Rich Task Run State (Flow Executor)
When using the Flow Executor backend (execution_mode set to in-process or task-isolated), each task run record in DynamoDB includes additional observability fields:
| Field | Description |
|---|---|
input_payload | Serialized inputs passed to the task function |
output_payload | Serialized return value from the task (small payloads stored inline) |
resolved_params | Final parameter values after resolution and validation |
stack_trace | Full Python traceback on failure |
retry_count | Number of retry attempts executed |
artifact_refs | References to artifacts produced by the task |
output_s3_uri | S3 URI where the task output is persisted |
state_s3_uri | S3 URI for the full task state snapshot |
Small payloads (under ~300 KB) are stored inline in DynamoDB for fast access.
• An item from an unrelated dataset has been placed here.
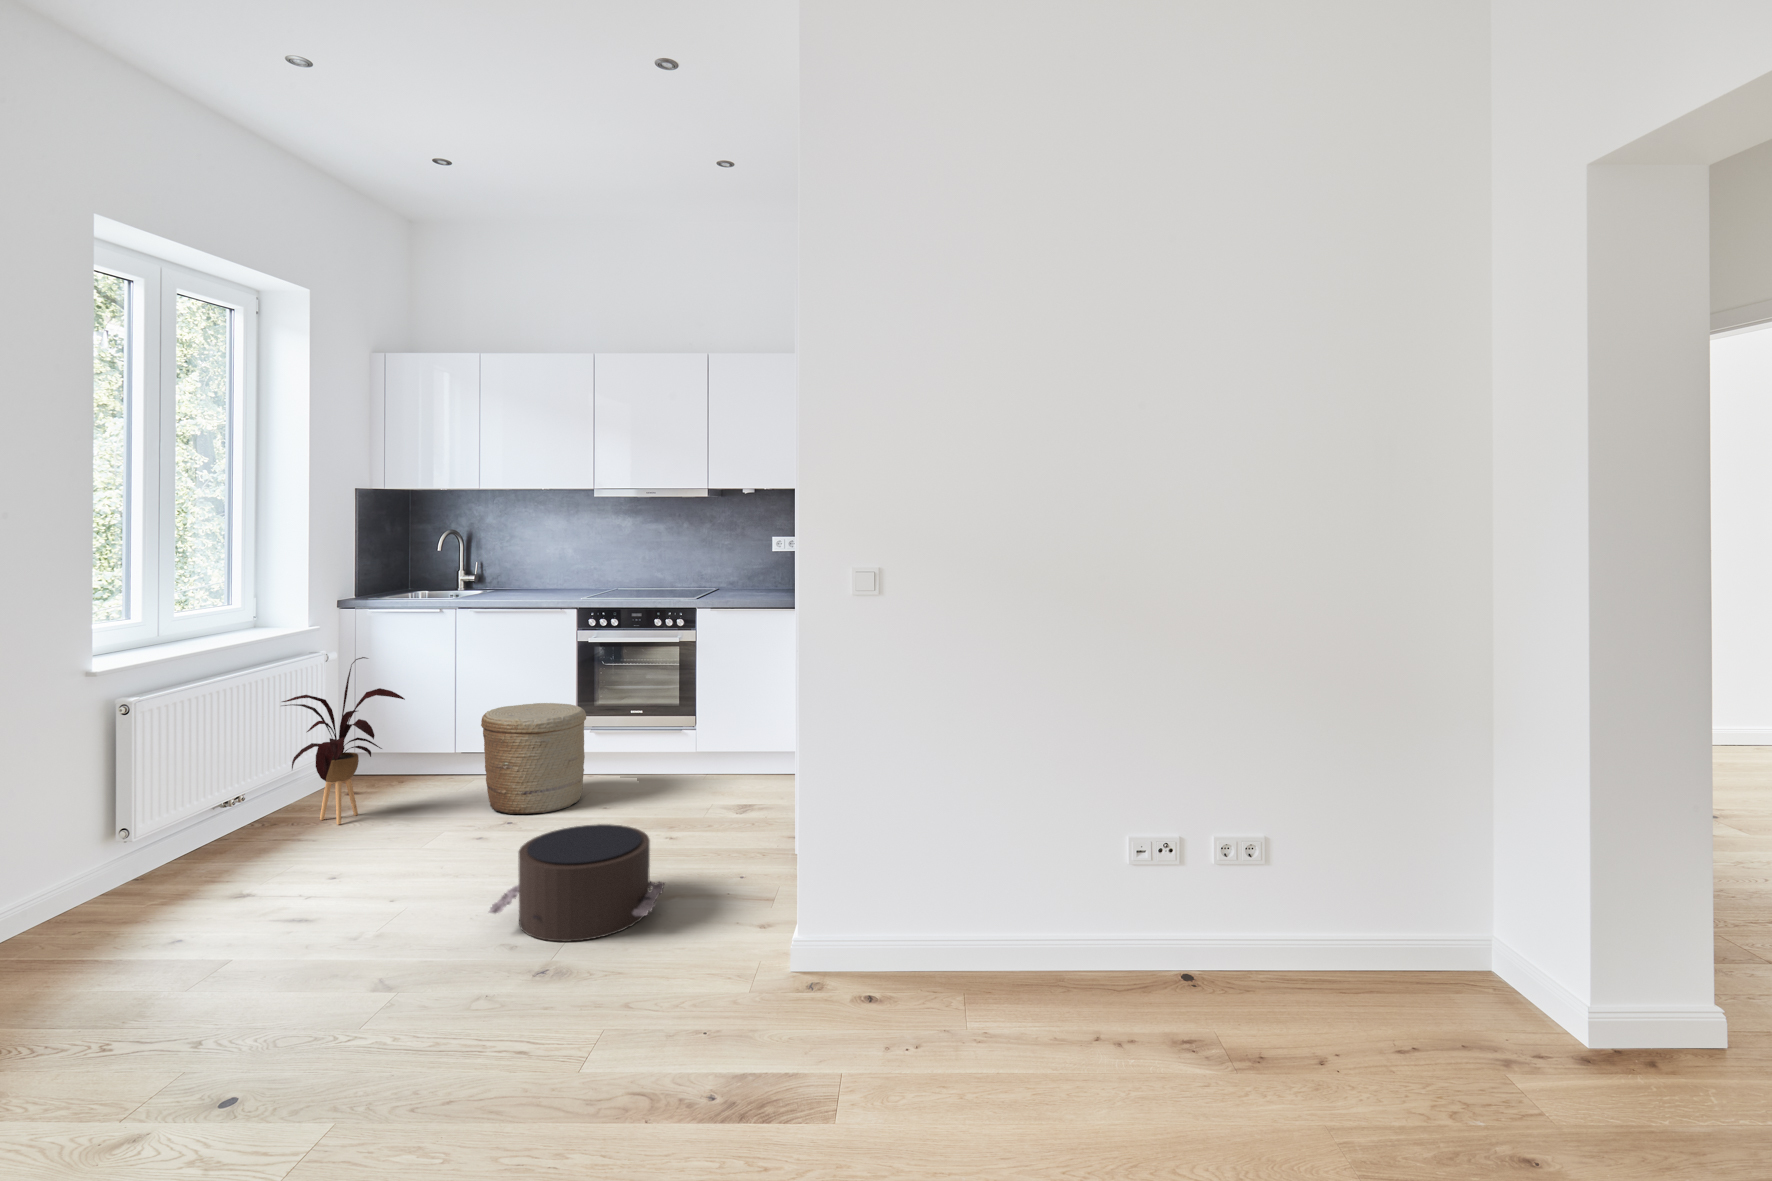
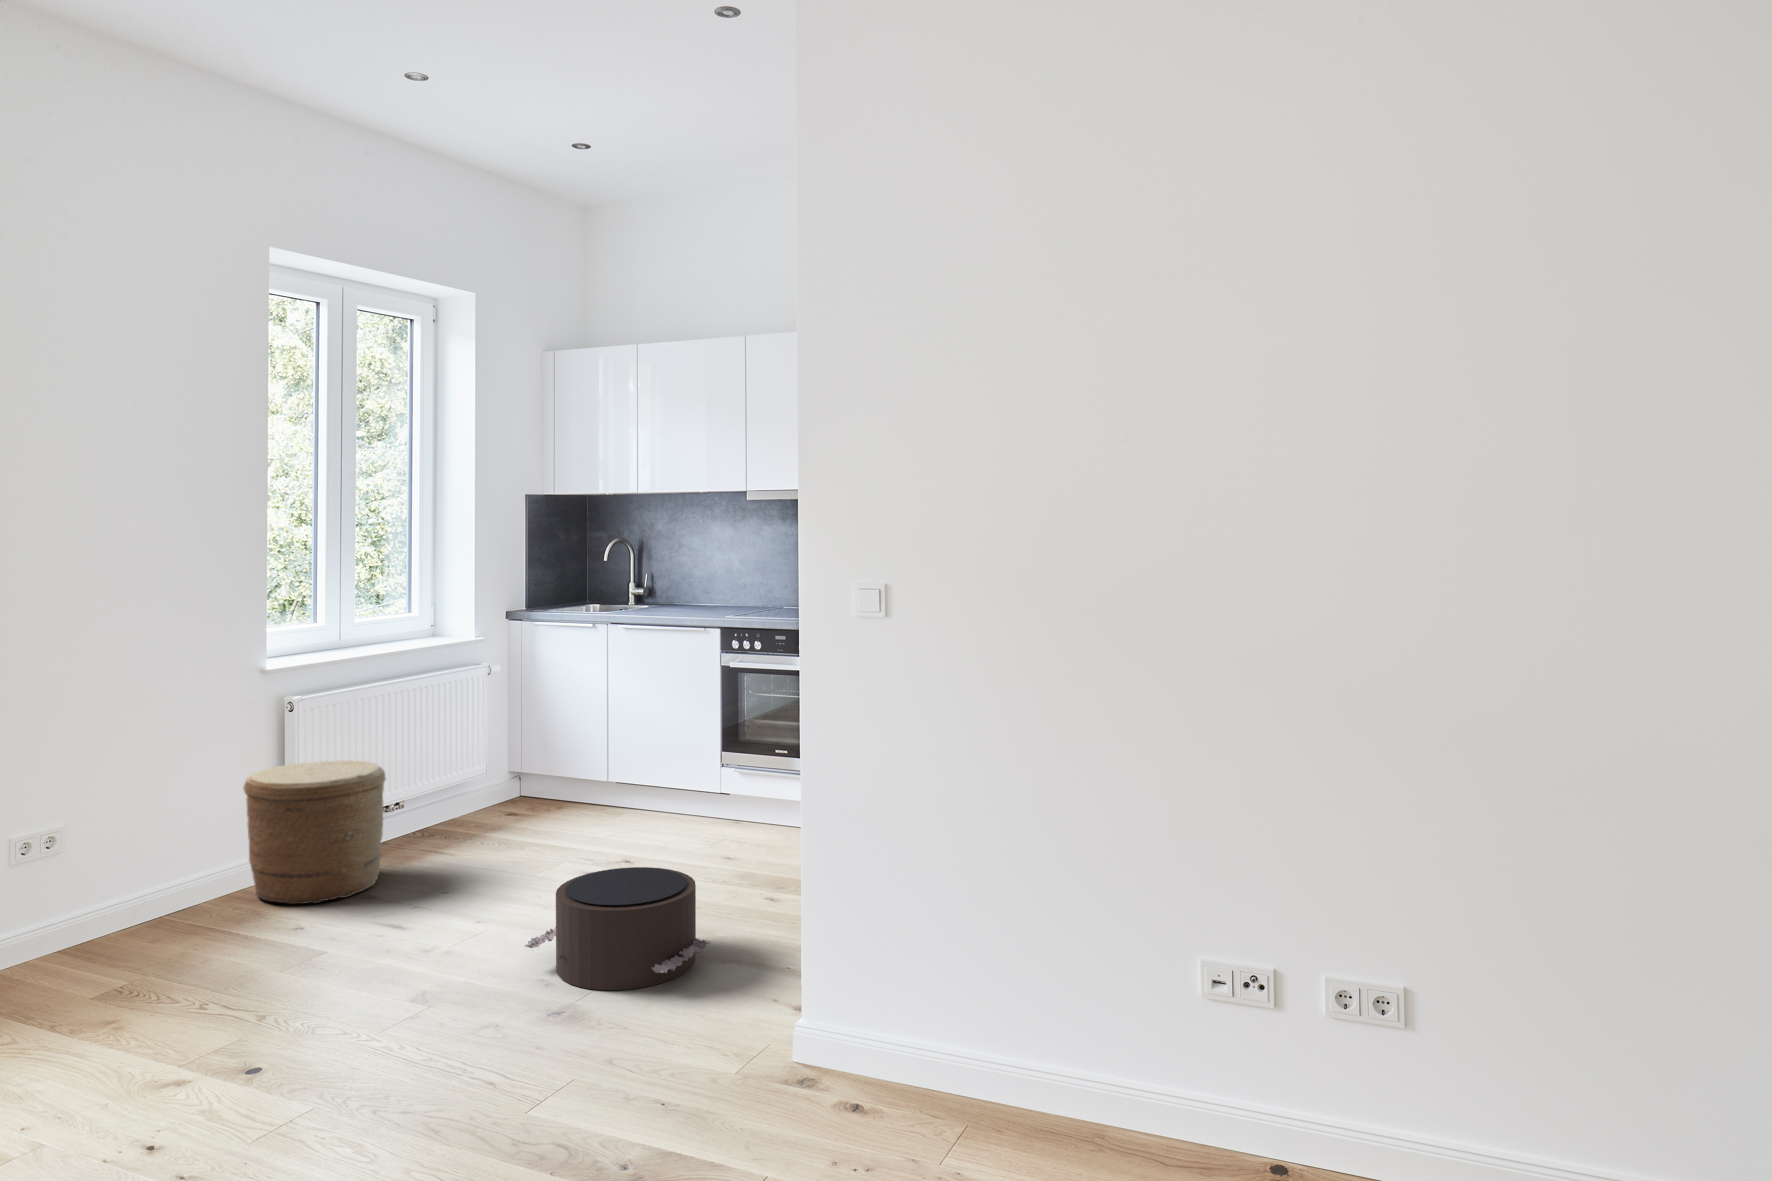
house plant: present [282,657,405,824] -> none [427,673,539,843]
woven basket: present [481,703,586,814] -> present [243,760,386,904]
Larger payloads are stored in S3, with the URI recorded in the output_s3_uri field.
Hook Execution Order
For a task with retries, hooks fire in this order:
on_running → (attempt 1 fails)
on_retry → (delay)
on_running → (attempt 2 fails)
on_retry → (delay)
on_running → (attempt 3 succeeds)
on_completion
If all attempts fail:
on_running → (attempt 1 fails)
on_retry → (delay)
on_running → (attempt 2 fails)
on_retry → (delay)
on_running → (attempt 3 fails)
on_failure
Local Executor Hooks
The local executor provides an additional set of observability hooks for run_local():
| Hook | Signature | Description |
|---|---|---|
on_task_start | (task_id, attempt) | Task execution begins |
on_task_success | (task_id, attempt) | Task succeeded |
on_task_failure | (task_id, attempt, message) | Task failed (final) |
on_task_retry | (task_id, attempt, message) | Task retrying |
on_task_output | (task_id, attempt, line) | Captured stdout/stderr line |
These hooks power the local run logging and event recording system. Run metadata is written to ~/.dagy/runs/<run_id>/metadata.json.
State Storage
Local (DuckDB)
run_local() tracks state in a local DuckDB database at ~/.dagy/dagy.duckdb:
create_run(): records flow run startupdate_run(): updates status and end timecreate_task_run(): records task start with attempt countupdate_task_run(): updates task status, end time, and error
Remote (API)
The API stores run and task states in DynamoDB. State updates are processed asynchronously via SQS events (run_status_update). The API tracks additional fields like started_at, completed_at, and error_message.